In order to prevent absorption of moisture from atmosphere and to prevent spoilage due to contamination of osmo-dehydrated pineapple pieces, different packaging materials are used such as aluminum foil laminated polyethylene pouches, high density polyethylene pouches (HDPE). Kumar et al. (2008) suggested that COEX nitrogen package followed by storage at low temperature (7°C ± 1°C) was found to be best for packing conditions judged at six months of storage. It retained higher carotene, ascorbic acid, sugar, rehydration ratio, less moisture, sensory score and non-enzymatic browning (NEB) in the product after six months of storage. The samples packed in laminated aluminum pouches were also found acceptable after storage of six months . The different osmotic agents and their effects in osmotic dehydration process are presented in Table 4.

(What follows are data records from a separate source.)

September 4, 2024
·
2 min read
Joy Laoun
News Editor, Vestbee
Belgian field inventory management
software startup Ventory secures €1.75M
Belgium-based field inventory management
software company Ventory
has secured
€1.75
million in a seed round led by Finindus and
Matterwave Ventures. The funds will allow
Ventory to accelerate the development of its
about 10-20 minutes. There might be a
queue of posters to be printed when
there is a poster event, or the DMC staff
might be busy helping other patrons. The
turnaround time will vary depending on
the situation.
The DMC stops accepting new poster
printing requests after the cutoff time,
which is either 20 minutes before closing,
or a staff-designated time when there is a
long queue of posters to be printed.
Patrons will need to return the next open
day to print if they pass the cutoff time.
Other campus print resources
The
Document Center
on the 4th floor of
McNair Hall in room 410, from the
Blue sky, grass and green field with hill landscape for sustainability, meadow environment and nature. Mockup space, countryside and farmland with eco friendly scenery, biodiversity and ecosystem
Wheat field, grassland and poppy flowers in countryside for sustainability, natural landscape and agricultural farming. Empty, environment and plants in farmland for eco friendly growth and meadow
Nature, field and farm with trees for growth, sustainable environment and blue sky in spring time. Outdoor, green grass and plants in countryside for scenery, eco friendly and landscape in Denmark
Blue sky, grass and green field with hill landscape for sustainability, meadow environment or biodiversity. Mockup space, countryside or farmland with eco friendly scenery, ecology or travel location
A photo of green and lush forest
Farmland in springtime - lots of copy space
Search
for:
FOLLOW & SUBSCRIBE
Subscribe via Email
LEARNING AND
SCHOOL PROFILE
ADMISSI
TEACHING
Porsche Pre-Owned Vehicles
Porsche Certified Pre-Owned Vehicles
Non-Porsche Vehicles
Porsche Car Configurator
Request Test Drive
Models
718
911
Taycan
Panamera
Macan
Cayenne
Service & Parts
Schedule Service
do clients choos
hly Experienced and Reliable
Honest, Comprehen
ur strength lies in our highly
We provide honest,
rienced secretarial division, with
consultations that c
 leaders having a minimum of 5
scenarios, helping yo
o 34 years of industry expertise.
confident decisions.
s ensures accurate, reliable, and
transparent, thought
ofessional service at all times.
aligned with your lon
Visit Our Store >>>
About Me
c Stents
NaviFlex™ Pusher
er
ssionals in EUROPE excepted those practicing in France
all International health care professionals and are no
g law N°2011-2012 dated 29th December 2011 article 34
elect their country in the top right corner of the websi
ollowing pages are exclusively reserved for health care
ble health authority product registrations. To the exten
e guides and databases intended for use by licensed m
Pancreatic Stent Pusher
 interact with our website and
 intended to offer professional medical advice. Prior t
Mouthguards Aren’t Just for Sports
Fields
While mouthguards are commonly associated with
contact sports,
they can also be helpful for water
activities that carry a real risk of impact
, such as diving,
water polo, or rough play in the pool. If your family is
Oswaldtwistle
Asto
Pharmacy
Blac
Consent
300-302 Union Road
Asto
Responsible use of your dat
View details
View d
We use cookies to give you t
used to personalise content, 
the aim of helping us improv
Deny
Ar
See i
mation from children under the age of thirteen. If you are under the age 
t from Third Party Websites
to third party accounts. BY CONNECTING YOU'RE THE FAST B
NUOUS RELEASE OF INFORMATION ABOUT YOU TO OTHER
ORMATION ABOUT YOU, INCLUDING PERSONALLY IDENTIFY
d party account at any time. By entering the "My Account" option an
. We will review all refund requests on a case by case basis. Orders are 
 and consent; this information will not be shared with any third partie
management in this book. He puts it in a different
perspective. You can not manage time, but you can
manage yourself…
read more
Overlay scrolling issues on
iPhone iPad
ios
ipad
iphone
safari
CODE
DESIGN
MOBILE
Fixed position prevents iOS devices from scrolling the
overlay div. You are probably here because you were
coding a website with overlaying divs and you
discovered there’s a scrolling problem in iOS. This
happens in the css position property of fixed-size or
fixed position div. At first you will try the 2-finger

|Sucrose/Sugar||Dry sugar is unsuitable because of oxidative browning during osmosis. Difficulty in disposing sugar syrup. Sugar solution is best as it reduces browning by preventing the entry of oxygen. Sweetness hinders its use in vegetable processing.||Farkas and Lazer ; Pointing et al. ; Flink |
|Calcium chloride||Increases the firmness of apple slices and preserves the texture during storage. Prevents browning because of synergistic effect with ascorbic acid or sulphur dioxide. Imparts better taste to the product if used above 0.5% level.||Pointing |
|Ethanol||Decreases viscosity and freezing and freezing point of the osmotic solution in cooling and freezing processes.||Biswal and Le
|Invert sugar||Theoretically more effective than same concentration of sucrose because when completely inverted, it has twice as many molecules per unit volume. Practically little difference in the rate of osmotic dehydration of fruit by sucrose or invert syrups of the same concentration and temperature.||Pointing et al. |
|Fructose||Increases the dry matter content by 50% as compared to sucrose due to higher penetration rate. Water activity of the final product is also lower. However, sucrose is preferred over fructose.||Bolin et al. |
|Starch/corn syrup||Favours similar final water content with minimal solid gain as that obtained with sucrose.||Flink |
|Lactose||It has much lower level of sweetness than sucrose. Low solubility in aqueous solution.||Hawkes and Flink |
|Malto dextrin||It can be used as an osmosis solute at higher total solids concentration, or in mixed systems. Less effective than sucrose at the same concentration.||Hawkes and Flink |
|Sodium chloride||NaCl: Mostly used for vegetables as it retards oxidative and non-enzymatic browning. Increases the driving force for the drying owing to the lowering capacity of the salt. Sometimes blanching effect on coloured products can be prevented using mixture of salt and sugar. Organoleptic should be 10-12 per cent. Hinders shrinkage at the surface layers.||Hawkes and Flink ; Lenart and Flink |
Table 4: Different osmotic agents and their effects in osmotic dehydration process.
Review of osmo-dehydrated pineapple reveals that to prolong the post-harvest life of agricultural products water removal is one of the alternative. Osmo-dehydrated pineapple pieces using 60° Brix sugar syrup concentration with 60°C drying temperature produced better quality product with respect to physico-chemical as well as sensory quality up to six months of storage period, as too high temperature and high solute concentration causes a dramatic decrease in solid gain efficiency due to tissue damage. Potassium meta-bisulphite pre-treatment at 1.5% for 8 h before osmosis improve the quality of osmo-dehydrated product. COEX nitrogen package followed by storage at low temperature (7°C ± 1°C) is recommended for better quality. Considerable energy can be saved by osmo-air dehydration as compared to other methods such as osmo-convective, osmo-vac or osmo-freeze dehydration.